Gary Antol’s life spent living in mountain towns in Pennsylvania, West Virginia, and Maryland give him an authentic perspective to draw on as he leads his band, the Jakob’s Ferry Stragglers.
Their old-time, bluegrass, jamgrass, rockabilly, and swing music influences lead some to call what they do high energy Appalachian Bluegrass. Gary says it much more simple than that. We’re just here to, “write good songs, honor the music, have fun, and take it to the road.”
The Stragglers have become a popular band in the festival circuit, entertaining crowds with their brand of grass. Their latest CD, their third, Poison River, is set to release this summer.
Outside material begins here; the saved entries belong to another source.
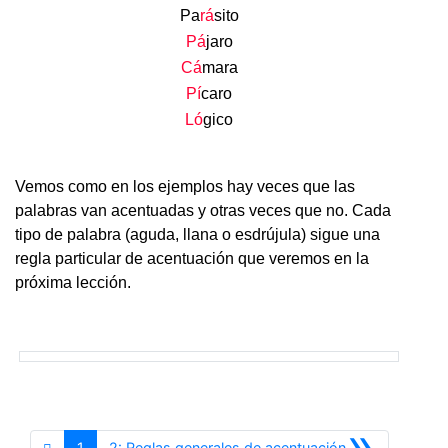
Pa
rá
sito
Pá
jaro
Cá
mara
Pí
caro
Ló
gico
.
Vemos como en los ejemplos hay veces que las
palabras van acentuadas y otras veces que no. Cada
tipo de palabra (aguda, llana o esdrújula) sigue una
regla particular de acentuación que veremos en la
próxima lección.
»
Siguiente
1
2: Reglas generales de acentuación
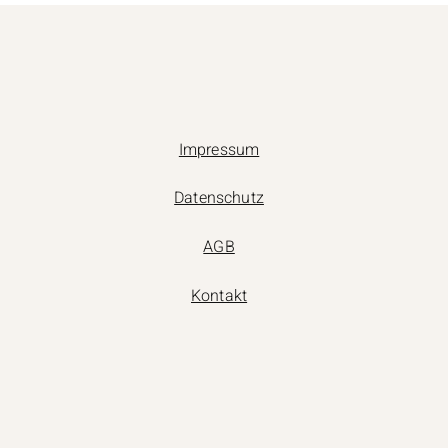
Impressum
Datenschutz
AGB
Kontakt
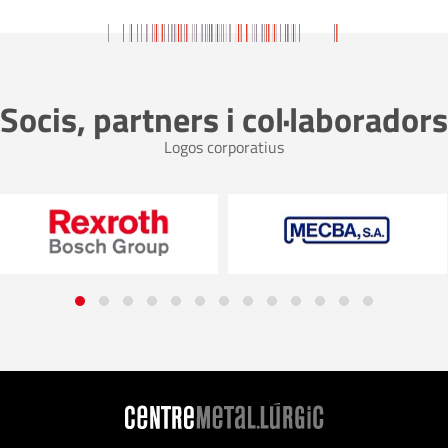
Socis, partners i col·laboradors
Logos corporatius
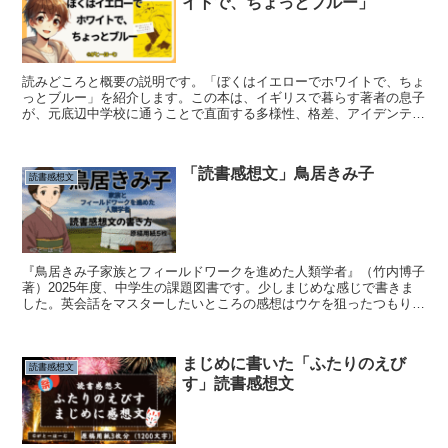
イトで、ちょっとブルー」
読みどころと概要の説明です。「ぼくはイエローでホワイトで、ちょ
っとブルー」を紹介します。この本は、イギリスで暮らす著者の息子
が、元底辺中学校に通うことで直面する多様性、格差、アイデンティ
ティの揺れ動きを描いたノンフィクションです。彼の経験を...
「読書感想文」鳥居きみ子
読書感想文
『鳥居きみ子家族とフィールドワークを進めた人類学者』（竹内博子
著）2025年度、中学生の課題図書です。少しまじめな感じで書きま
した。英会話をマスターしたいところの感想はウケを狙ったつもりで
したが、うまく伝わらない感じになってしまったので、ア...
まじめに書いた「ふたりのえび
読書感想文
す」読書感想文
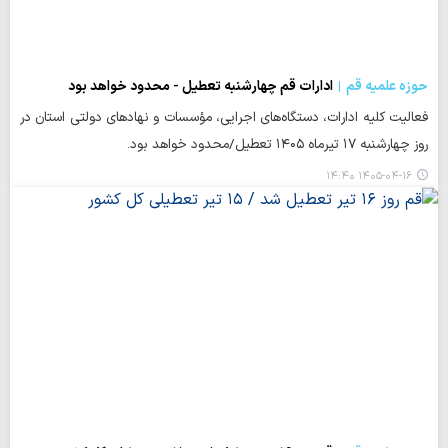
حوزه علمیه قم
ادارات قم چهارشنبه تعطیل - محدود خواهد بود
فعالیت کلیه ادارات، دستگاه‌های اجرایی، مؤسسات و نهادهای دولتی استان در
روز چهارشنبه ۱۷ تیرماه ۱۴۰۵ تعطیل/محدود خواهد بود.
۱۴۰۵-۰۴-۱۶ ۱۴:۴۰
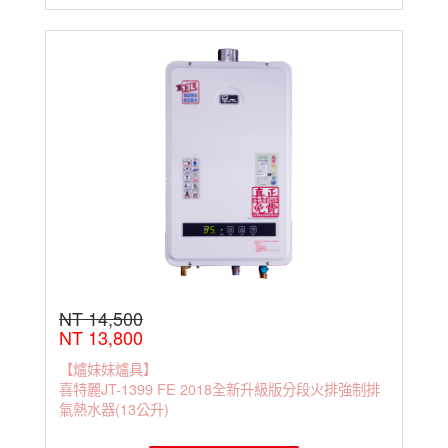
NT 14,500
NT 13,800
【爐妹妹爐具】
喜特麗JT-1399 FE 2018全新升級版分段火排強制排
氣熱水器(13公升)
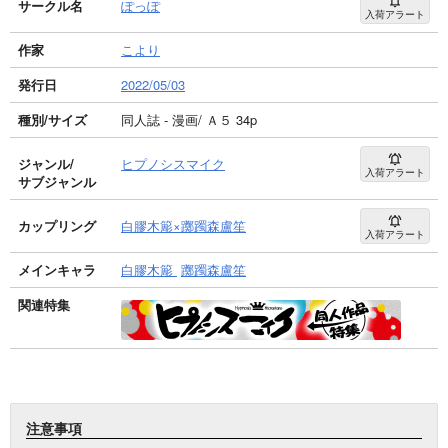
サークル名
ぽっぽ
入荷アラート
作家
こより
発行日
2022/05/03
種別/サイズ
同人誌 - 漫画/ Ａ５ 34p
ジャンル/
ヒプノシスマイク
入荷アラート
サブジャンル
カップリング
白膠木簓×躑躅森盧笙
入荷アラート
メインキャラ
白膠木簓
躑躅森盧笙
関連特集
注意事項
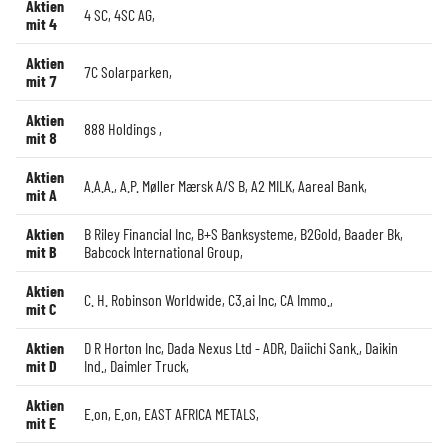
Aktien
4 SC
,
4SC AG
,
mit 4
Aktien
7C Solarparken
,
mit 7
Aktien
888 Holdings
,
mit 8
Aktien
A.A.A.
,
A.P. Møller Mærsk A/S B
,
A2 MILK
,
Aareal Bank
,
mit A
Aktien
B Riley Financial Inc
,
B+S Banksysteme
,
B2Gold
,
Baader Bk
,
mit B
Babcock International Group
,
Aktien
C. H. Robinson Worldwide
,
C3.ai Inc
,
CA Immo.
,
mit C
Aktien
D R Horton Inc
,
Dada Nexus Ltd - ADR
,
Daiichi Sank.
,
Daikin
mit D
Ind.
,
Daimler Truck
,
Aktien
E.on
,
E.on
,
EAST AFRICA METALS
,
mit E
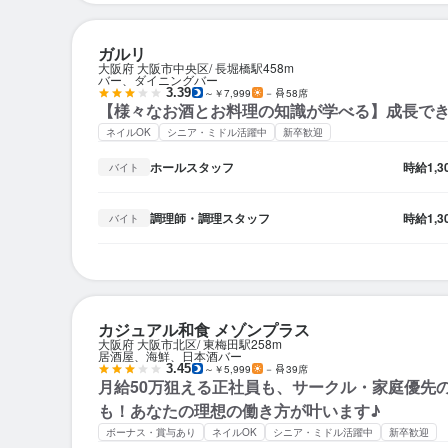
ガルリ
大阪府 大阪市中央区
長堀橋駅
458m
バー、ダイニングバー
3.39
～￥7,999
－
58席
【様々なお酒とお料理の知識が学べる】成長で
ネイルOK
シニア・ミドル活躍中
新卒歓迎
ホールスタッフ
時給
1,
バイト
調理師・調理スタッフ
時給
1,
バイト
カジュアル和食 メゾンプラス
大阪府 大阪市北区
東梅田駅
258m
居酒屋、海鮮、日本酒バー
3.45
～￥5,999
－
39席
月給50万狙える正社員も、サークル・家庭優先
も！あなたの理想の働き方が叶います♪
ボーナス・賞与あり
ネイルOK
シニア・ミドル活躍中
新卒歓迎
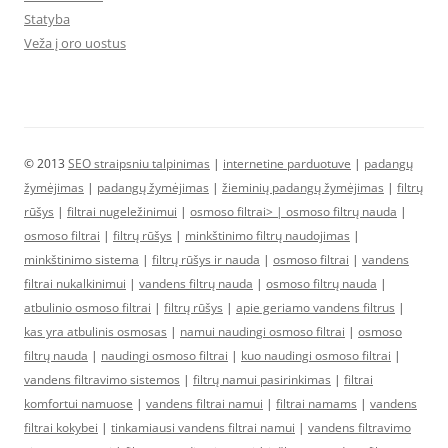
Statyba
Veža į oro uostus
© 2013
SEO straipsniu talpinimas
|
internetine parduotuve
|
padangų
žymėjimas
|
padangų žymėjimas
|
žieminių padangų žymėjimas
|
filtrų
rūšys
|
filtrai nugeležinimui
|
osmoso filtrai> |
osmoso filtrų nauda
|
osmoso filtrai
|
filtrų rūšys
|
minkštinimo filtrų naudojimas
|
minkštinimo sistema
|
filtrų rūšys ir nauda
|
osmoso filtrai
|
vandens
filtrai nukalkinimui
|
vandens filtrų nauda
|
osmoso filtrų nauda
|
atbulinio osmoso filtrai
|
filtrų rūšys
|
apie geriamo vandens filtrus
|
kas yra atbulinis osmosas
|
namui naudingi osmoso filtrai
|
osmoso
filtrų nauda
|
naudingi osmoso filtrai
|
kuo naudingi osmoso filtrai
|
vandens filtravimo sistemos
|
filtrų namui pasirinkimas
|
filtrai
komfortui namuose
|
vandens filtrai namui
|
filtrai namams
|
vandens
filtrai kokybei
|
tinkamiausi vandens filtrai namui
|
vandens filtravimo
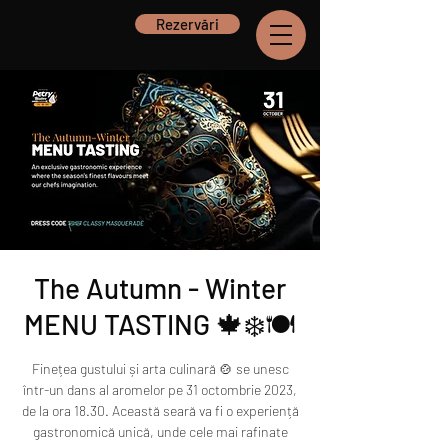
Rezervări
The Autumn - Winter
MENU TASTING 🍁❄️🍽
Finețea gustului și arta culinară 🍲 se unesc
într-un dans al aromelor pe 31 octombrie 2023,
de la ora 18.30. Această seară va fi o experiență
gastronomică unică, unde cele mai rafinate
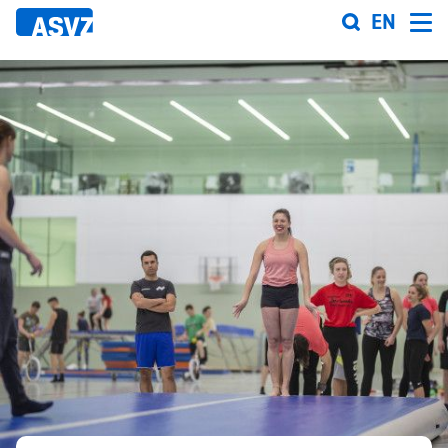
Direkt
EN
zum
Inhalt
Sportfahrplan
Sportarten
Sportanlagen
Events
ASVZ@home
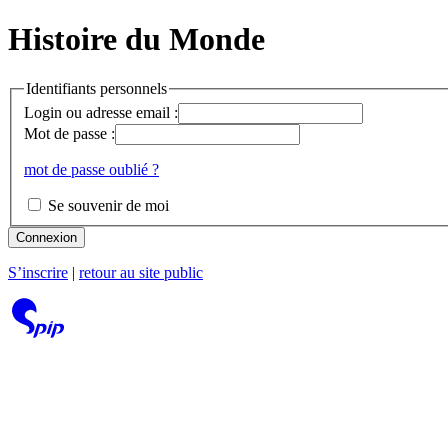
Histoire du Monde
Identifiants personnels
Login ou adresse email :
Mot de passe :
mot de passe oublié ?
Se souvenir de moi
Connexion
S’inscrire
|
retour au site public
Folks have said they are, “a daring and talented young bunch (Bluegrass Unlimited), and their music “will touch that part of your heart that loves good songs,” Bruce Mountjoy, WYEP.
Gary said, “as cliché as it might sound, I was really turned on by the sounds of Elvis as a young kid. My mom really loved the early Elvis, the rock-a-billy stuff. It was a combination of that, and my dad’s Beatles albums lying around all over the place. My dad played guitar too, and that really got me started in wanting to learn to play.”
Gary grew up as a kid playing guitar in the 80s and says he was “really into all that hair band music. No matter how terrible the music was, they all had really fantastic guitar players,” he recalled. “I spent a few years wanting to be Eddie Van Halen.” Gary moved on to the Blues, which progressed into an interest in Jazz, which led him to Duane University where he graduated with a degree in Jazz Guitar.
That led to stints at amusement parts, then cruise ships before finding himself fronting an Appalachian roots band. “It was a strange way to play music, but a nice way to make a living,” he mused.